Tacoma removes Taser ban after urging from 2nd Amendment group

Mount Rainer over Tacoma, one of the last cities to drop their bans on Tasers and stun guns. (Photo: Wikimedia Commons)

Mount Rainier over Tacoma, one of the last cities to drop their bans on Tasers and stun guns. (Photo: Wikimedia Commons)

In a unanimous vote by Tacoma’s city council and mayor this week, Washington’s third largest city approved language for a new ordinance lifting a decade-old ban on electronic weapons.

The adopted measure, Ordinance 28433, repeals the ban on “any electric or other conductive energy device” but keeps blackjacks, sandclubs, slungshot, metal knuckles, switchblades, martial arts weapons and bail flails on the list of unlawful weapons.

“We are one of only a handful of cities left in the United States that actually has this in their code,” Bill Fosbre, Tacoma’s City Attorney, told the City Council prior to the vote on the measure. “We reviewed the case law, we looked at our own state constitution, and made the determination that, as written in our code, it would not sustain a challenge.”

The city adopted the ban on electronic weapons in 2006. The law established that, with exceptions for devices used by law enforcement, possession of an electronic weapon in the city could result in a $5,000 fine, or one year in jail, or both.

The vote follows the Firearms Policy Coalition pressing the city to remove ordinances against the sale, manufacturing, purchasing, possessing or carrying of any “electroshock device” by a law-abiding resident, visitor or traveler.

FPC attorney Stephen Stamboulieh in April made Tacoma city government aware of the flaws in their Taser ban, citing the 2008 Heller decision as well as a 2016 Supreme Court case directly concerning stun guns.

“As the Supreme Court noted in Caetano v.

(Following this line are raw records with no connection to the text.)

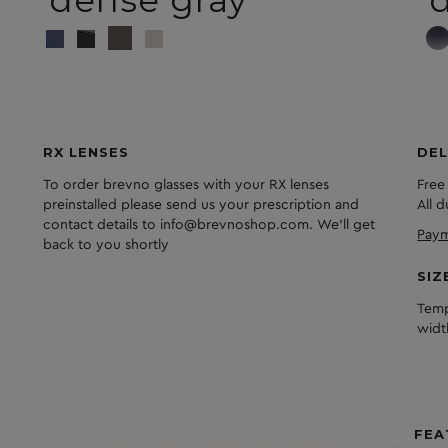
dense gray
d
RX LENSES
DEL
To order brevno glasses with your RX lenses
Free
preinstalled please send us your prescription and
All 
contact details to info@brevnoshop.com. We'll get
Paym
back to you shortly
SIZ
Temp
widt
FEA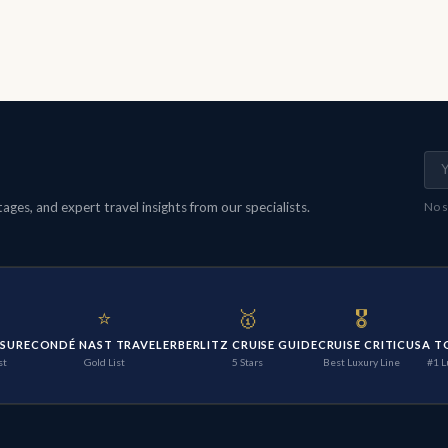
ges, and expert travel insights from our specialists.
No s
⭐
🥇
🎖️
ISURE
CONDÉ NAST TRAVELER
BERLITZ CRUISE GUIDE
CRUISE CRITIC
USA T
st
Gold List
5 Stars
Best Luxury Line
#1 L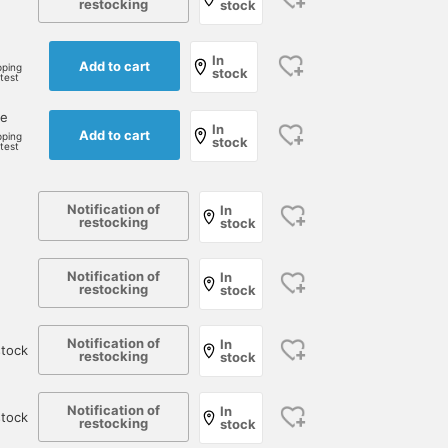
restocking
stock
In
Add to cart
pping
stock
rtest
ne
In
Add to cart
pping
stock
rtest
Notification of
In
restocking
stock
Notification of
In
restocking
stock
Notification of
In
tock
restocking
stock
Notification of
In
stock
restocking
stock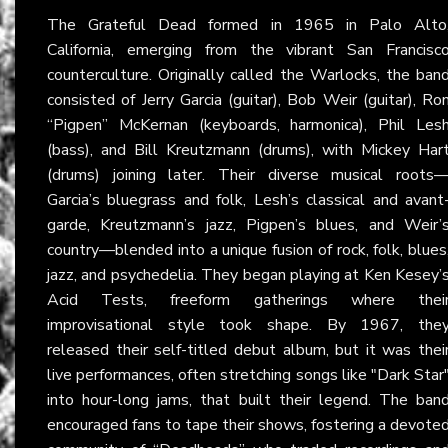
The Grateful Dead formed in 1965 in Palo Alto
California, emerging from the vibrant San Francisc
counterculture. Originally called the Warlocks, the ban
consisted of Jerry Garcia (guitar), Bob Weir (guitar), Ro
“Pigpen” McKernan (keyboards, harmonica), Phil Les
(bass), and Bill Kreutzmann (drums), with Mickey Har
(drums) joining later. Their diverse musical roots
Garcia’s bluegrass and folk, Lesh’s classical and avant
garde, Kreutzmann’s jazz, Pigpen’s blues, and Weir’
country—blended into a unique fusion of rock, folk, blues
jazz, and psychedelia. They began playing at Ken Kesey’
Acid Tests, freeform gatherings where thei
improvisational style took shape. By 1967, the
released their self-titled debut album, but it was thei
live performances, often stretching songs like "Dark Star
into hour-long jams, that built their legend. The ban
encouraged fans to tape their shows, fostering a devote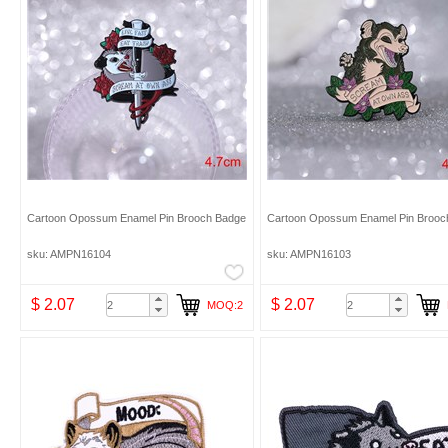
Cartoon Opossum Enamel Pin Brooch Badge
Cartoon Opossum Enamel Pin Brooc
sku: AMPN16104
sku: AMPN16103
$ 2.07
$ 2.07
MOQ:2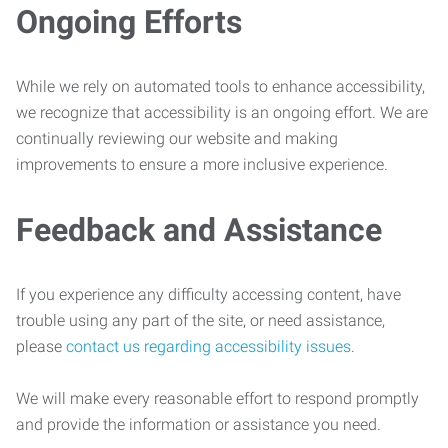
Ongoing Efforts
While we rely on automated tools to enhance accessibility,
we recognize that accessibility is an ongoing effort. We are
continually reviewing our website and making
improvements to ensure a more inclusive experience.
Feedback and Assistance
If you experience any difficulty accessing content, have
trouble using any part of the site, or need assistance,
please
contact us regarding accessibility issues
.
We will make every reasonable effort to respond promptly
and provide the information or assistance you need.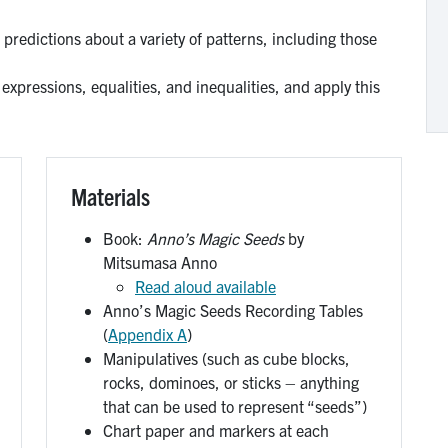
 predictions about a variety of patterns, including those
xpressions, equalities, and inequalities, and apply this
Materials
Book:
Anno’s Magic Seeds
by
Mitsumasa Anno
Read aloud available
Anno’s Magic Seeds Recording Tables
(
Appendix A
)
Manipulatives (such as cube blocks,
rocks, dominoes, or sticks – anything
that can be used to represent “seeds”)
Chart paper and markers at each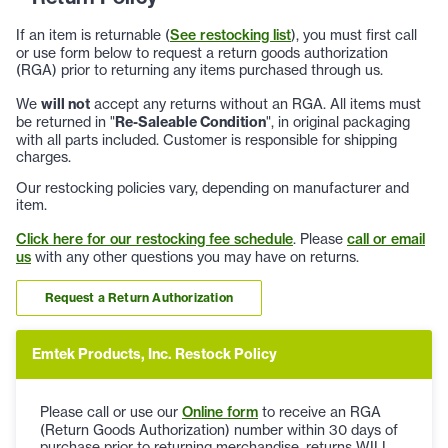
If an item is returnable (
See restocking list
), you must first call
or use form below to request a return goods authorization
(RGA) prior to returning any items purchased through us.
We
will not
accept any returns without an RGA. All items must
be returned in "
Re-Saleable Condition
", in original packaging
with all parts included. Customer is responsible for shipping
charges.
Our restocking policies vary, depending on manufacturer and
item.
Click here for our restocking fee schedule
. Please
call or email
us
with any other questions you may have on returns.
Request a Return Authorization
Emtek Products, Inc. Restock Policy
Please call or use our
Online form
to receive an RGA
(Return Goods Authorization) number within 30 days of
purchase prior to returning merchandise, returns WILL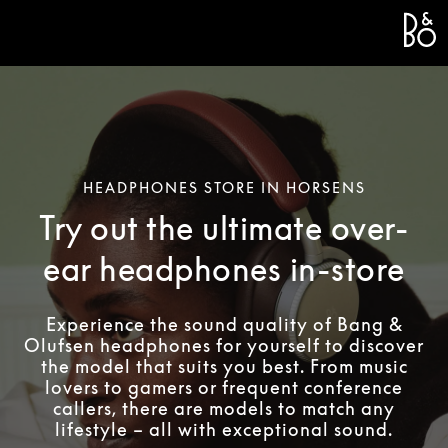
Bang 
L
HEADPHONES STORE IN HORSENS
Try out the ultimate over-
ear headphones in-store
Experience the sound quality of Bang &
Olufsen headphones for yourself to discover
the model that suits you best. From music
lovers to gamers or frequent conference
callers, there are models to match any
lifestyle – all with exceptional sound.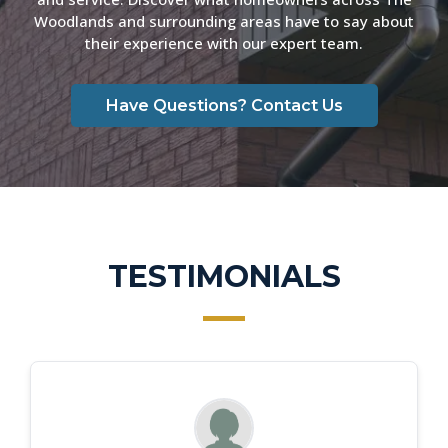
Woodlands and surrounding areas have to say about
their experience with our expert team.
Have Questions? Contact Us
TESTIMONIALS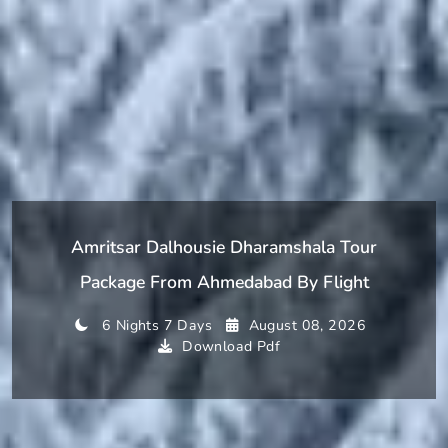
Amritsar Dalhousie Dharamshala Tour
Package From Ahmedabad By Flight
6 Nights 7 Days
August 08, 2026
Download Pdf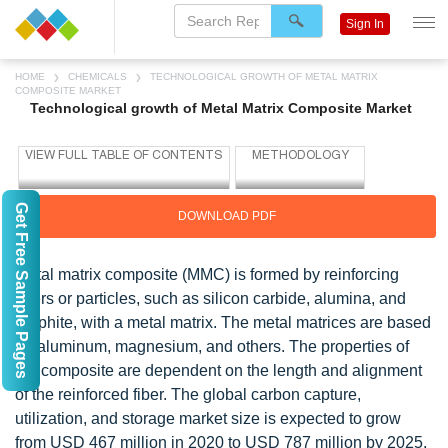
Sign In
HOME
CHEMICALS
TECHNOLOGICAL GROWTH OF METAL MATRIX
COMPOSITE MARKET
Technological growth of Metal Matrix Composite Market
Get Free Sample Pages
DOWNLOAD PDF
Metal matrix composite (MMC) is formed by reinforcing
fibers or particles, such as silicon carbide, alumina, and
graphite, with a metal matrix. The metal matrices are based
on aluminum, magnesium, and others. The properties of
the composite are dependent on the length and alignment
of the reinforced fiber. The global carbon capture,
utilization, and storage market size is expected to grow
from USD 467 million in 2020 to USD 787 million by 2025,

Massachusetts it has held that ‘the Second Amendment extends, prima facie, to all instruments that constitute bearable arms, even those that were not in existence at the time of the founding,’” said Stamboulieh in a statement emailed to Guns.com.

Since the Caetano case, a flood of lawsuits has seen bans on the devices scrapped in Baltimore, New Orleans, Washington D.C. and other cities. Litigation is pending in New York, New Jersey, and Massachusetts.